Minnesota governor Mark Dayton. Source: Flickr/Office of governor Mark Dayton
Minnesota is battling a new bill that would allow state electric utilities to be exempt from regulation by the Public Utilities Commission (PUC) with respect to net metering.
HF 234, as it is known, would allow such utilities to implement their own law and allow them to pay smaller fees to independent small renewable electricity generators, which could result in less compensation for solar users selling power back to the grid.
The bill also exempts municipal utilities from PUC jurisdiction with respect to resolving net metering disputes.

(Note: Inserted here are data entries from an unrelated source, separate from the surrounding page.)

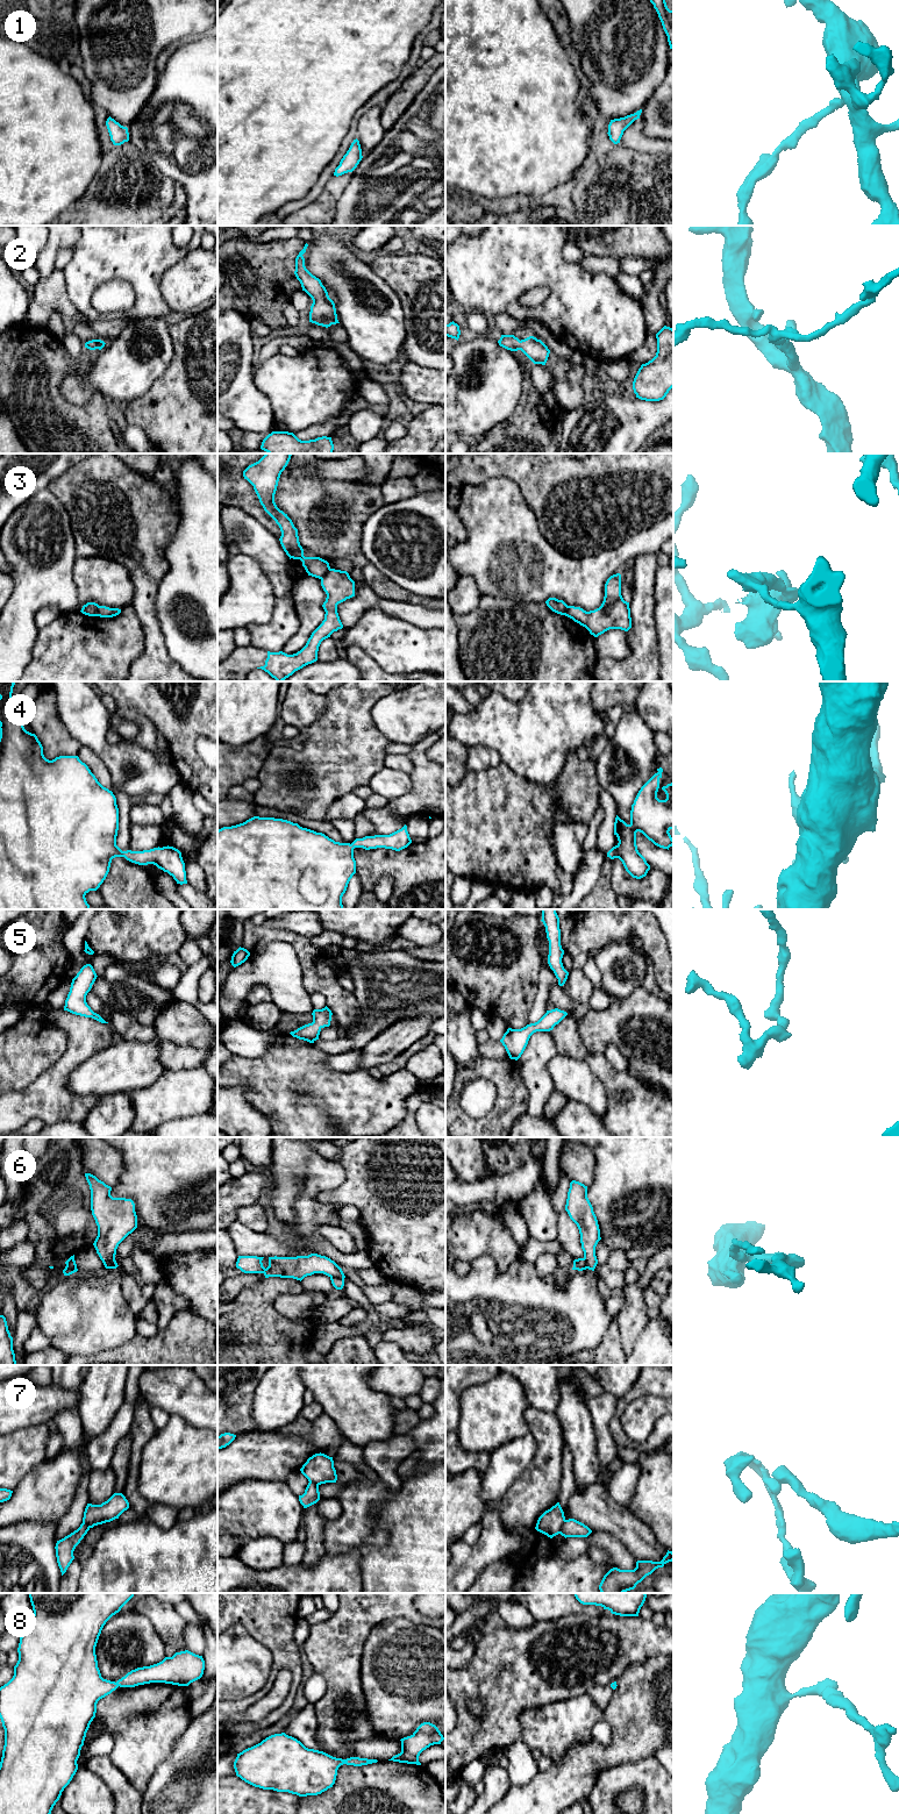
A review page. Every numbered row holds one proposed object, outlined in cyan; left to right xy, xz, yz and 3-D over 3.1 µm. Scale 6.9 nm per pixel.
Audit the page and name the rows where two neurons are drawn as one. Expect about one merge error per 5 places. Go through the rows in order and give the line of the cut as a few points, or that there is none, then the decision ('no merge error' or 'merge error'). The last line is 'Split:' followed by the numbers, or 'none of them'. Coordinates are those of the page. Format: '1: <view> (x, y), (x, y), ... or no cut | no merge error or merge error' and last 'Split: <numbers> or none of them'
1: no cut | no merge error
2: no cut | no merge error
3: xz (330, 569), (321, 579) | merge error
4: no cut | no merge error
5: no cut | no merge error
6: xz (330, 1277), (341, 1277), (343, 1279) | merge error
7: yz (565, 1520), (559, 1533) | merge error
8: no cut | no merge error
Split: 3, 6, 7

Ultimately, the legislation could significantly harm Minnesota’s residential solar industry by enabling utilities to impose higher fees for solar users and limit their ability to fight back, according to Sean Gallagher, the Solar Energy Industries Association’s vice president of state affairs:
“Under governor Dayton’s leadership, Minnesota has transformed into a national leader in solar energy with nearly 3,000 solar jobs in the state. However, HF 234/SF 141 risks slowing that progress. This bill would enable cooperative utilities to target solar customers with unfair fees and limit their ability to fight back, making it more difficult for Minnesota residents to go solar.

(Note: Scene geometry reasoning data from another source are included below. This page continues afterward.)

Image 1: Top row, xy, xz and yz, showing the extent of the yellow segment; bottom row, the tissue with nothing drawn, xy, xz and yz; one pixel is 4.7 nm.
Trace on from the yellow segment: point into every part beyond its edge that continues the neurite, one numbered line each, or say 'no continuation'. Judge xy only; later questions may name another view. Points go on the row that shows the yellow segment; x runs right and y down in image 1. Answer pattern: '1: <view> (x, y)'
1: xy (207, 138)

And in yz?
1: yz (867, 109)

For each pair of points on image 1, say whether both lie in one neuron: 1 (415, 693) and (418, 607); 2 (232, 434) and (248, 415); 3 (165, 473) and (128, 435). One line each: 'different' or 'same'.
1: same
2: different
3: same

“This is consistent with a larger nationwide trend by entrenched interests to discourage customers’ electricity choice with unreasonable fixed fees designed to reduce customers’ ability to control their electric bills and stifle competition from the burgeoning solar industry. Existing law provides for a fair review of such proposals by utility regulators. We urge governor Dayton to veto this legislation so solar’s economic contribution can continue to grow, not contract, in Minnesota.”

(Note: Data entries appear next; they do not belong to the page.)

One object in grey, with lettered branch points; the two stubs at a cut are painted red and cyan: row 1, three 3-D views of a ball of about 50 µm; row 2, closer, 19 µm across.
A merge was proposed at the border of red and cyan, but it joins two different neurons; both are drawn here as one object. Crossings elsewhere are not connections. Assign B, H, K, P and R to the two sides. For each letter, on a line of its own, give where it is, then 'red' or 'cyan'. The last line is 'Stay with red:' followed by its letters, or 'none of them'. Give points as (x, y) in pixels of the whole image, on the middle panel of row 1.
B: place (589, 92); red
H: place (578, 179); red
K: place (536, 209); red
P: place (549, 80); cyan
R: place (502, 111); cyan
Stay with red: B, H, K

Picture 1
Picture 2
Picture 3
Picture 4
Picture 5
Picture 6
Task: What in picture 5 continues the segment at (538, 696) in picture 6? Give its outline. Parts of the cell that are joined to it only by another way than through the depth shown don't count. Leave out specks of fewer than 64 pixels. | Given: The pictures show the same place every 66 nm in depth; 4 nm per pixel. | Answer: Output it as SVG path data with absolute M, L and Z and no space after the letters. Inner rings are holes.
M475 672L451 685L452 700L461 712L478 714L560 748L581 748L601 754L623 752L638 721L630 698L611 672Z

A lot is at stake for Minnesota. The state has one of the nation’s most successful community solar markets, alongside Massachusetts and Maryland. The Dayton administration also recently proposed a greater renewable portfolio standard (RPS) at 50% renewables by 2030, up from 25% by 2025.
The bill would evidently derail progress to reach that more aggressive RPS – a move that would help drive down the cost of clean energy while creating thousands of new jobs.